## REQUIRED ACTION
Every line of the material that follows must be printed again exactly.
Start of STORED DATA
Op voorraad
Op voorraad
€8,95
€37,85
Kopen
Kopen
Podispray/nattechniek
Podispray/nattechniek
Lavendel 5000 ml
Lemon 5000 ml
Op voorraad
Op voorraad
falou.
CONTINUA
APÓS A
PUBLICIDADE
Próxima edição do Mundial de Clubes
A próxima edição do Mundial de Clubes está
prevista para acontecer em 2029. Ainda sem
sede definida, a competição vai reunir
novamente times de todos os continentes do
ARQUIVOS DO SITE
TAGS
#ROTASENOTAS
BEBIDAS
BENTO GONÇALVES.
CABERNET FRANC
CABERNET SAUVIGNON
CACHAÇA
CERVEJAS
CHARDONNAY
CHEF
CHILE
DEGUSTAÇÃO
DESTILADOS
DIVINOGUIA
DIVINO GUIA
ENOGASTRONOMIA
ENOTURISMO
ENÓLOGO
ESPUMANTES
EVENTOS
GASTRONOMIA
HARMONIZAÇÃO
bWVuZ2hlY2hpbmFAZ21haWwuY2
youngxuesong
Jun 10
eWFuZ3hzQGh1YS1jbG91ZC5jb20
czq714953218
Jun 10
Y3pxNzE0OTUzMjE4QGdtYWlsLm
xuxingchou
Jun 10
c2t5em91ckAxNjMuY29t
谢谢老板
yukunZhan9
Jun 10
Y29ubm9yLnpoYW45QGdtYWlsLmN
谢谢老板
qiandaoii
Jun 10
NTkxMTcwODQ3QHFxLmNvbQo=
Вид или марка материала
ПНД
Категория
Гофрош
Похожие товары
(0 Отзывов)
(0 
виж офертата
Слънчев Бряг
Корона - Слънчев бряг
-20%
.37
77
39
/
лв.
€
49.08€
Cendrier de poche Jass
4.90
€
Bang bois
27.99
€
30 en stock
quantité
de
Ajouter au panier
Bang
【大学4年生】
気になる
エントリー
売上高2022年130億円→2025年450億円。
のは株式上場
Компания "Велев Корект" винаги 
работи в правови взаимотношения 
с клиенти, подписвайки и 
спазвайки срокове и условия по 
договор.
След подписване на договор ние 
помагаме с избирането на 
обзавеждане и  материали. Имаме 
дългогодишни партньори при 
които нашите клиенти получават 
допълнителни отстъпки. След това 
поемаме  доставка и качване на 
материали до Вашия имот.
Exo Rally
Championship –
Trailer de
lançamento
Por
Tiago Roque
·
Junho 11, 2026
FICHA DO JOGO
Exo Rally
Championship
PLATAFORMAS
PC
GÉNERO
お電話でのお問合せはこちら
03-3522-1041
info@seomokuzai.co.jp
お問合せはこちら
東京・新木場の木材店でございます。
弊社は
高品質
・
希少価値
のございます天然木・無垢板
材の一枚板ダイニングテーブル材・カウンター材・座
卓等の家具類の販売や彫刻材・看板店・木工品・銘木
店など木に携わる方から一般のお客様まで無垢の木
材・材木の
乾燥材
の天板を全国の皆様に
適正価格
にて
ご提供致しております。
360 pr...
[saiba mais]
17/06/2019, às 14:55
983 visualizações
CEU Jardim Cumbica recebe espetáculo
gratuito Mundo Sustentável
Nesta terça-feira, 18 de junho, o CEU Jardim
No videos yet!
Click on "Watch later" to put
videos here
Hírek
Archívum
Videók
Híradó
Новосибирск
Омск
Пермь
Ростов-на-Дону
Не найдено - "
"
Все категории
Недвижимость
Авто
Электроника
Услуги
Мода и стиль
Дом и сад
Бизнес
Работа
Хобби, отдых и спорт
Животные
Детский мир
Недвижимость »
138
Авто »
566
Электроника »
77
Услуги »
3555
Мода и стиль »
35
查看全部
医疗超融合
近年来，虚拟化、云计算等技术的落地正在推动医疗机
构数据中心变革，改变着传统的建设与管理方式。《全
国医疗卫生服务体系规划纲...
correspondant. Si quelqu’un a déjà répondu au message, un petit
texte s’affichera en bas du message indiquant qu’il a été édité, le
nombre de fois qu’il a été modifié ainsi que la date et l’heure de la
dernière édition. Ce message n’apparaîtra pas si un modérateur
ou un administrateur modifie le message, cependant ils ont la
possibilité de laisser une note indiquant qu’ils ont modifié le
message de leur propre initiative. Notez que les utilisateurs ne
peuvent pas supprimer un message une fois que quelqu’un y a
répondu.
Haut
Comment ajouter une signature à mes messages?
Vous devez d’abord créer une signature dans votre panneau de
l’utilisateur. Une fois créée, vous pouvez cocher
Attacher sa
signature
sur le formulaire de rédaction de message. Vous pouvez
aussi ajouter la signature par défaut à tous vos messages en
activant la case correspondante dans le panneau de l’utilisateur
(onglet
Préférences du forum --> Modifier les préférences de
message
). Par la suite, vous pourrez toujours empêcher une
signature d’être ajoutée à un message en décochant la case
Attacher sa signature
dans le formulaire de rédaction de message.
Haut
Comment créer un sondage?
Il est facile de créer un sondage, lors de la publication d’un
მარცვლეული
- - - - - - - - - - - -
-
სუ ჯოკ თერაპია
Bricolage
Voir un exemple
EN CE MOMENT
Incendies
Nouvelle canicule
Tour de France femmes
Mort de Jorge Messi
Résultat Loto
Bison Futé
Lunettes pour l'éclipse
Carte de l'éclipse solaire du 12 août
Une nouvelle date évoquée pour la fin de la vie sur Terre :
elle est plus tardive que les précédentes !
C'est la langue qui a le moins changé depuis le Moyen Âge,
End of STORED DATA
## EXERCISE OUTPUT
Op voorraad
Op voorraad
€8,95
€37,85
Kopen
Kopen
Podispray/nattechniek
Podispray/nattechniek
Lavendel 5000 ml
Lemon 5000 ml
Op voorraad
Op voorraad
falou.
CONTINUA
APÓS A
PUBLICIDADE
Próxima edição do Mundial de Clubes
A próxima edição do Mundial de Clubes está
prevista para acontecer em 2029. Ainda sem
sede definida, a competição vai reunir
novamente times de todos os continentes do
ARQUIVOS DO SITE
TAGS
#ROTASENOTAS
BEBIDAS
BENTO GONÇALVES.
CABERNET FRANC
CABERNET SAUVIGNON
CACHAÇA
CERVEJAS
CHARDONNAY
CHEF
CHILE
DEGUSTAÇÃO
DESTILADOS
DIVINOGUIA
DIVINO GUIA
ENOGASTRONOMIA
ENOTURISMO
ENÓLOGO
ESPUMANTES
EVENTOS
GASTRONOMIA
HARMONIZAÇÃO
bWVuZ2hlY2hpbmFAZ21haWwuY2
youngxuesong
Jun 10
eWFuZ3hzQGh1YS1jbG91ZC5jb20
czq714953218
Jun 10
Y3pxNzE0OTUzMjE4QGdtYWlsLm
xuxingchou
Jun 10
c2t5em91ckAxNjMuY29t
谢谢老板
yukunZhan9
Jun 10
Y29ubm9yLnpoYW45QGdtYWlsLmN
谢谢老板
qiandaoii
Jun 10
NTkxMTcwODQ3QHFxLmNvbQo=
Вид или марка материала
ПНД
Категория
Гофрош
Похожие товары
(0 Отзывов)
(0 
виж офертата
Слънчев Бряг
Корона - Слънчев бряг
-20%
.37
77
39
/
лв.
€
49.08€
Cendrier de poche Jass
4.90
€
Bang bois
27.99
€
30 en stock
quantité
de
Ajouter au panier
Bang
【大学4年生】
気になる
エントリー
売上高2022年130億円→2025年450億円。
のは株式上場
Компания "Велев Корект" винаги 
работи в правови взаимотношения 
с клиенти, подписвайки и 
спазвайки срокове и условия по 
договор.
След подписване на договор ние 
помагаме с избирането на 
обзавеждане и  материали. Имаме 
дългогодишни партньори при 
които нашите клиенти получават 
допълнителни отстъпки. След това 
поемаме  доставка и качване на 
материали до Вашия имот.
Exo Rally
Championship –
Trailer de
lançamento
Por
Tiago Roque
·
Junho 11, 2026
FICHA DO JOGO
Exo Rally
Championship
PLATAFORMAS
PC
GÉNERO
お電話でのお問合せはこちら
03-3522-1041
info@seomokuzai.co.jp
お問合せはこちら
東京・新木場の木材店でございます。
弊社は
高品質
・
希少価値
のございます天然木・無垢板
材の一枚板ダイニングテーブル材・カウンター材・座
卓等の家具類の販売や彫刻材・看板店・木工品・銘木
店など木に携わる方から一般のお客様まで無垢の木
材・材木の
乾燥材
の天板を全国の皆様に
適正価格
にて
ご提供致しております。
360 pr...
[saiba mais]
17/06/2019, às 14:55
983 visualizações
CEU Jardim Cumbica recebe espetáculo
gratuito Mundo Sustentável
Nesta terça-feira, 18 de junho, o CEU Jardim
No videos yet!
Click on "Watch later" to put
videos here
Hírek
Archívum
Videók
Híradó
Новосибирск
Омск
Пермь
Ростов-на-Дону
Не найдено - "
"
Все категории
Недвижимость
Авто
Электроника
Услуги
Мода и стиль
Дом и сад
Бизнес
Работа
Хобби, отдых и спорт
Животные
Детский мир
Недвижимость »
138
Авто »
566
Электроника »
77
Услуги »
3555
Мода и стиль »
35
查看全部
医疗超融合
近年来，虚拟化、云计算等技术的落地正在推动医疗机
构数据中心变革，改变着传统的建设与管理方式。《全
国医疗卫生服务体系规划纲...
correspondant. Si quelqu’un a déjà répondu au message, un petit
texte s’affichera en bas du message indiquant qu’il a été édité, le
nombre de fois qu’il a été modifié ainsi que la date et l’heure de la
dernière édition. Ce message n’apparaîtra pas si un modérateur
ou un administrateur modifie le message, cependant ils ont la
possibilité de laisser une note indiquant qu’ils ont modifié le
message de leur propre initiative. Notez que les utilisateurs ne
peuvent pas supprimer un message une fois que quelqu’un y a
répondu.
Haut
Comment ajouter une signature à mes messages?
Vous devez d’abord créer une signature dans votre panneau de
l’utilisateur. Une fois créée, vous pouvez cocher
Attacher sa
signature
sur le formulaire de rédaction de message. Vous pouvez
aussi ajouter la signature par défaut à tous vos messages en
activant la case correspondante dans le panneau de l’utilisateur
(onglet
Préférences du forum --> Modifier les préférences de
message
). Par la suite, vous pourrez toujours empêcher une
signature d’être ajoutée à un message en décochant la case
Attacher sa signature
dans le formulaire de rédaction de message.
Haut
Comment créer un sondage?
Il est facile de créer un sondage, lors de la publication d’un
მარცვლეული
- - - - - - - - - - - -
-
სუ ჯოკ თერაპია
Bricolage
Voir un exemple
EN CE MOMENT
Incendies
Nouvelle canicule
Tour de France femmes
Mort de Jorge Messi
Résultat Loto
Bison Futé
Lunettes pour l'éclipse
Carte de l'éclipse solaire du 12 août
Une nouvelle date évoquée pour la fin de la vie sur Terre :
elle est plus tardive que les précédentes !
C'est la langue qui a le moins changé depuis le Moyen Âge,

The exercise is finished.